Top of EXTRACTED DATA
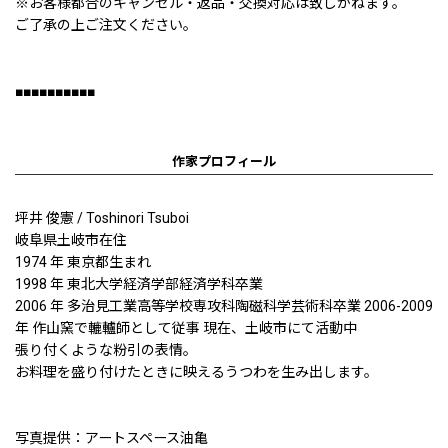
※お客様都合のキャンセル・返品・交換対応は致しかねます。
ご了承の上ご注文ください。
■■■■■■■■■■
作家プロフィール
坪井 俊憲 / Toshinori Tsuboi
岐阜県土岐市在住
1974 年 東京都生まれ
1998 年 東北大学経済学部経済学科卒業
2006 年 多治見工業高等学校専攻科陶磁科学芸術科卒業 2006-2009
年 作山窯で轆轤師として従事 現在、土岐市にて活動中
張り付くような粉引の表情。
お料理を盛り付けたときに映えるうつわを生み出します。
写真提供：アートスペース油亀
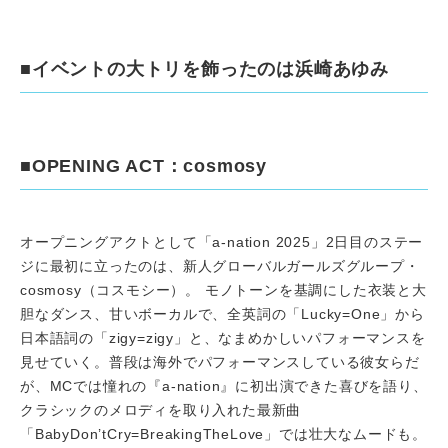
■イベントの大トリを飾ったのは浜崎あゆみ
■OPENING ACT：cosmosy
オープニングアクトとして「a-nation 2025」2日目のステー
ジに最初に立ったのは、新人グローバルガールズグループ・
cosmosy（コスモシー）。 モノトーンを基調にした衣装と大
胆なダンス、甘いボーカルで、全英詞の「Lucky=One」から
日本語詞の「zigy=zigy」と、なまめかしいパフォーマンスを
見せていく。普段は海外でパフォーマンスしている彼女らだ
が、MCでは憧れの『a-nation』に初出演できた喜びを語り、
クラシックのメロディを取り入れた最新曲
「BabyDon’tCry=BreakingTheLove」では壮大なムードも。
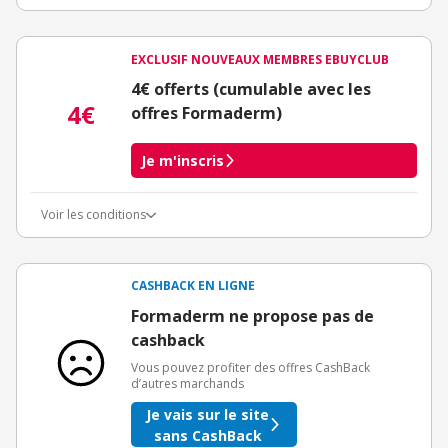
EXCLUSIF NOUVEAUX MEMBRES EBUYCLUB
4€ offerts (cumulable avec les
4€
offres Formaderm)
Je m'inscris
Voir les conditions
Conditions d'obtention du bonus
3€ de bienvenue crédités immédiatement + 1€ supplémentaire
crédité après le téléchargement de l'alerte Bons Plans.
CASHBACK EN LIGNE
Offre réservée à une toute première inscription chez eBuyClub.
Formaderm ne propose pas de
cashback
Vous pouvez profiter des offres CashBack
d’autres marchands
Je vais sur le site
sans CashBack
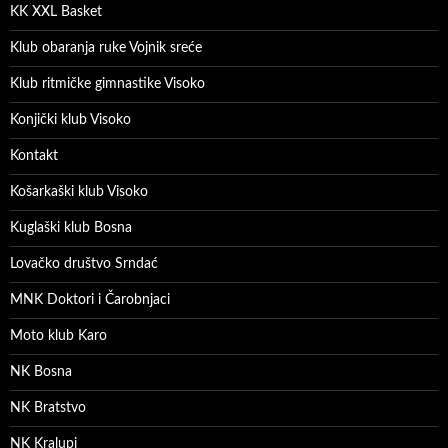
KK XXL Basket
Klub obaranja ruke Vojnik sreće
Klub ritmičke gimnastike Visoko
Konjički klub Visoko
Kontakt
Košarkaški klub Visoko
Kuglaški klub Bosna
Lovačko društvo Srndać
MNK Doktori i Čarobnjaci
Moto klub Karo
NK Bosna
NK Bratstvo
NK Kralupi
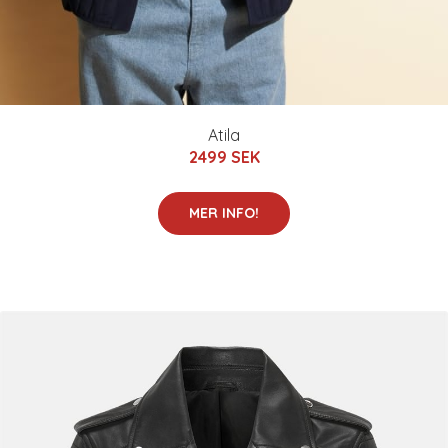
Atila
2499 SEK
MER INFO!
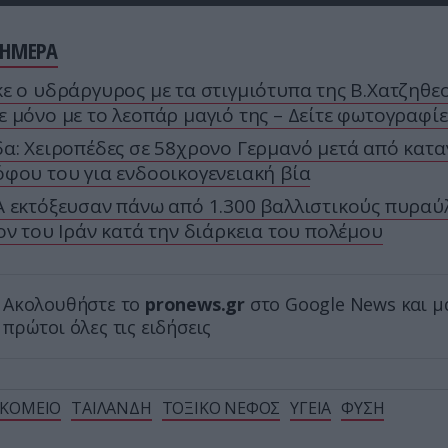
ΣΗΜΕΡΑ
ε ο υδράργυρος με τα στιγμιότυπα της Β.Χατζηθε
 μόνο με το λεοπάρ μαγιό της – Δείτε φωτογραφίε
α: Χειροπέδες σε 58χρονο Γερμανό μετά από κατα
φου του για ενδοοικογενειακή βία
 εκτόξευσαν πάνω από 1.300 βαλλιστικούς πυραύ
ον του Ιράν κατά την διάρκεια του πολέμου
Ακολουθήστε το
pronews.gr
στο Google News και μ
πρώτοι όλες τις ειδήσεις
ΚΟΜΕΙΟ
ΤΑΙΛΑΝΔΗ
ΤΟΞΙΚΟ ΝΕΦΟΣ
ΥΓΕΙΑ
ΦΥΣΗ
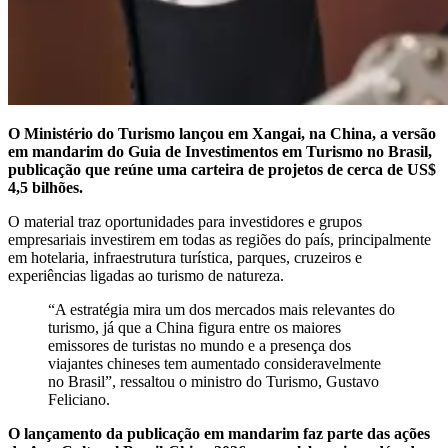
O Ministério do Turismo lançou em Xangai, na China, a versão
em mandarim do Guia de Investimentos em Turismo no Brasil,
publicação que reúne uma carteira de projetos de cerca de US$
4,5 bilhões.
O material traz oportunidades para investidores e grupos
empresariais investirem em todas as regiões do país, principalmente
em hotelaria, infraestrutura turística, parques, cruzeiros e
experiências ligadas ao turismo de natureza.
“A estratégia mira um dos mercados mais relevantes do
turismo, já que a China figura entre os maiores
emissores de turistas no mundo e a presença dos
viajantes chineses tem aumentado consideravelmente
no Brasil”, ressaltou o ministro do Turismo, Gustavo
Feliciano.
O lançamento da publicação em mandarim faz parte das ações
Bottom of EXTRACTED DATA
Top of EXTRACTED DATA
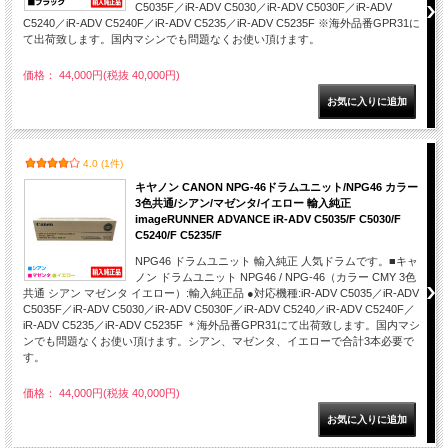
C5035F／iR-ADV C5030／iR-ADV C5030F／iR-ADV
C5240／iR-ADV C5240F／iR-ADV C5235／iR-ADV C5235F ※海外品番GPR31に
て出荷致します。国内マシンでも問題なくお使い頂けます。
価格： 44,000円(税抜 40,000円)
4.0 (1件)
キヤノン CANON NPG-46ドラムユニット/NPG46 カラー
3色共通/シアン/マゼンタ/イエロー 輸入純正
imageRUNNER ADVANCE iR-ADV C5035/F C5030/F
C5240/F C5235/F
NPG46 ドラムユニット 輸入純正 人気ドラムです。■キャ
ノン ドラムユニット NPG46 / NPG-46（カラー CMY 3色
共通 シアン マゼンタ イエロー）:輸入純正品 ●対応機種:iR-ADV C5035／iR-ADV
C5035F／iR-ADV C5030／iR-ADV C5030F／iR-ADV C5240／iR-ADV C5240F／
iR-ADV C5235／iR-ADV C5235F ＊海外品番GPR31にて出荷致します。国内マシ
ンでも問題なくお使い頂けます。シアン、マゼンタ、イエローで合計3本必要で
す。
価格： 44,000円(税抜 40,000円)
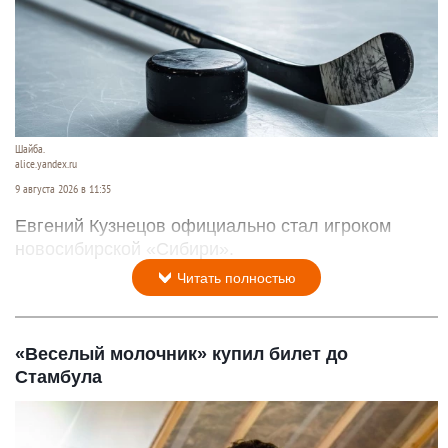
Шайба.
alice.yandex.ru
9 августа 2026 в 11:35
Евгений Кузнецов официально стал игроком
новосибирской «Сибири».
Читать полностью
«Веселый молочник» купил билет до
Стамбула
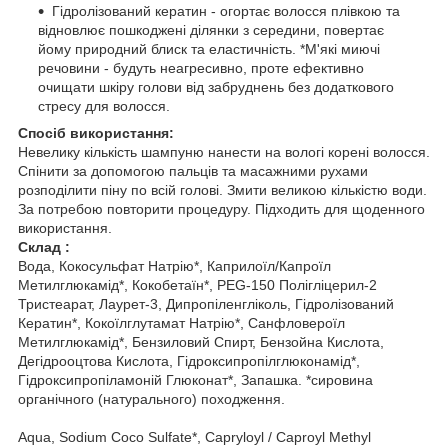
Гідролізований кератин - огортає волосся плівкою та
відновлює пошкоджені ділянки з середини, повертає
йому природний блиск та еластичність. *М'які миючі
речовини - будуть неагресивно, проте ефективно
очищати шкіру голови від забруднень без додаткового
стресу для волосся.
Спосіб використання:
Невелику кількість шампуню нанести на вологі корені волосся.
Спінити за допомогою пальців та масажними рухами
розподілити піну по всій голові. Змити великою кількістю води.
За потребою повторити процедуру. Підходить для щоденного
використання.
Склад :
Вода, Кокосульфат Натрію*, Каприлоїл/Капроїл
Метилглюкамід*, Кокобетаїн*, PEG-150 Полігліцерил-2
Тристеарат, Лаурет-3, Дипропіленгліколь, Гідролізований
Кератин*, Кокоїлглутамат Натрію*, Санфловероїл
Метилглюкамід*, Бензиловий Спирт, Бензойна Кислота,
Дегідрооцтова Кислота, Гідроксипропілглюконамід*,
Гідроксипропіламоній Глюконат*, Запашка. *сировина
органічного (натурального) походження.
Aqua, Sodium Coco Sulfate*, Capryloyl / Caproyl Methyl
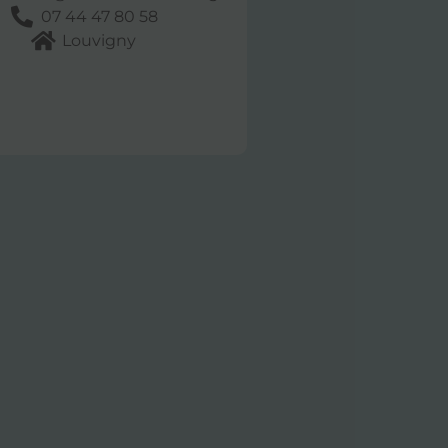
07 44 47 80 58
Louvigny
Bottom of EXTRACTED DATA
§ PROMPT
Each line of the data in which the string "offres" appears needs to be copied.

§ SOLUTION TO THIS EXERCISE
offres Formaderm)
Vous pouvez profiter des offres CashBack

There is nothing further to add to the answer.